#### WHAT THE TASK REQUIRES
Copy the blog post below about strawberry cupcakes word for word, in full.

#### READING TEXT
Segment Open
Thursday, 15 May 2008

Ponchatoula is (bone fide) alright with me

Wouldn't you know that as soon as I bowed to the common ingredient list including box cake mix and strawberry flavored gelatin in the making of my strawberry cupcakes, that I'd come across a bone fide strawberry cupcake recipe? Just my poor old luck, really. But sort of scary, too. Like somehow, months ago when Foose dreamed up this cookbook, she included this recipe just for my sake. To redeem my hurt feelings about whether my cupcakes were "from scratch," for real. It was predestined. 

Sweetea

Screen Doors and Sweet Tea arrived a day or two ago via our U.S. Postal Service. Couldn't help myself from browsing it immediately. The cover photo is super inviting; just completely appealing to my particular preference for food styling. And I'm the first fool in line handing over her credit card to buy almost any and every southern-themed cookbook. Now I don't call myself a fool because these cookbook authors are fooling me into something. No matter that they all have almost the same recipes inside.  There are always a few gems in each one. And certainly that is the cake with SCAST

I'm referring to her Ponchatoula Strawberry Cupcakes recipe. Batter made from scratch, and icing too, just what I dreamed of about a week ago. It's not too late though. There are still fresh, locally grown strawberries around. Must seek them out. Sadly, I barely used a whole pint of the gallon I bought.
Segment Closed
#### DATA FOR ANALYSIS
Segment Open
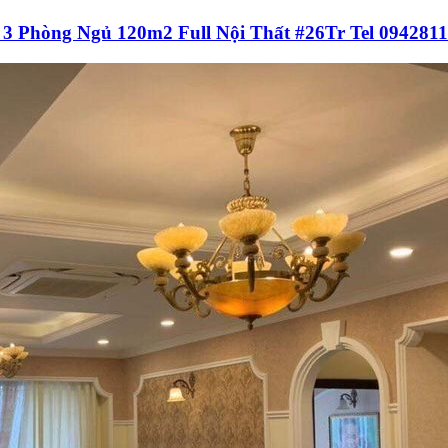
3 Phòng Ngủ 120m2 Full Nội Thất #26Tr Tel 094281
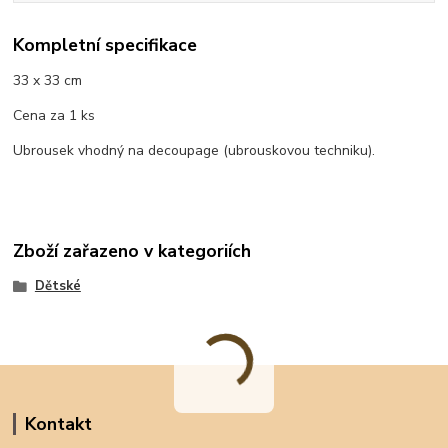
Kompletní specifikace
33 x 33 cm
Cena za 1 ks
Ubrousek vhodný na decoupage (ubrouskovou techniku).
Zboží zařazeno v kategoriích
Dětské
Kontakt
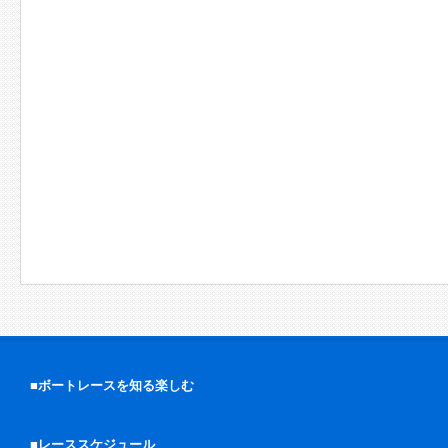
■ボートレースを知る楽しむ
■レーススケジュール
Segment Closed
Segment Open
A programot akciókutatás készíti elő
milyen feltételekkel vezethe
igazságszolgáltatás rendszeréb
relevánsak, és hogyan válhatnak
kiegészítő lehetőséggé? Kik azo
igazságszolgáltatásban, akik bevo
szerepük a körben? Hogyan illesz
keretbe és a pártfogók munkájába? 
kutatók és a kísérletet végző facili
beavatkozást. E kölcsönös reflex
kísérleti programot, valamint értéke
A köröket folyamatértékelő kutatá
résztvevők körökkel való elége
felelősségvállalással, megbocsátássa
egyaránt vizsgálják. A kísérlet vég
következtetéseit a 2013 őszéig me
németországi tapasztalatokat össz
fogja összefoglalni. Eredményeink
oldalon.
Segment Closed
#### RESULT OF THIS TASK
Thursday, 15 May 2008

Ponchatoula is (bone fide) alright with me

Wouldn't you know that as soon as I bowed to the common ingredient list including box cake mix and strawberry flavored gelatin in the making of my strawberry cupcakes, that I'd come across a bone fide strawberry cupcake recipe? Just my poor old luck, really. But sort of scary, too. Like somehow, months ago when Foose dreamed up this cookbook, she included this recipe just for my sake. To redeem my hurt feelings about whether my cupcakes were "from scratch," for real. It was predestined. 

Sweetea

Screen Doors and Sweet Tea arrived a day or two ago via our U.S. Postal Service. Couldn't help myself from browsing it immediately. The cover photo is super inviting; just completely appealing to my particular preference for food styling. And I'm the first fool in line handing over her credit card to buy almost any and every southern-themed cookbook. Now I don't call myself a fool because these cookbook authors are fooling me into something. No matter that they all have almost the same recipes inside.  There are always a few gems in each one. And certainly that is the cake with SCAST

I'm referring to her Ponchatoula Strawberry Cupcakes recipe. Batter made from scratch, and icing too, just what I dreamed of about a week ago. It's not too late though. There are still fresh, locally grown strawberries around. Must seek them out. Sadly, I barely used a whole pint of the gallon I bought.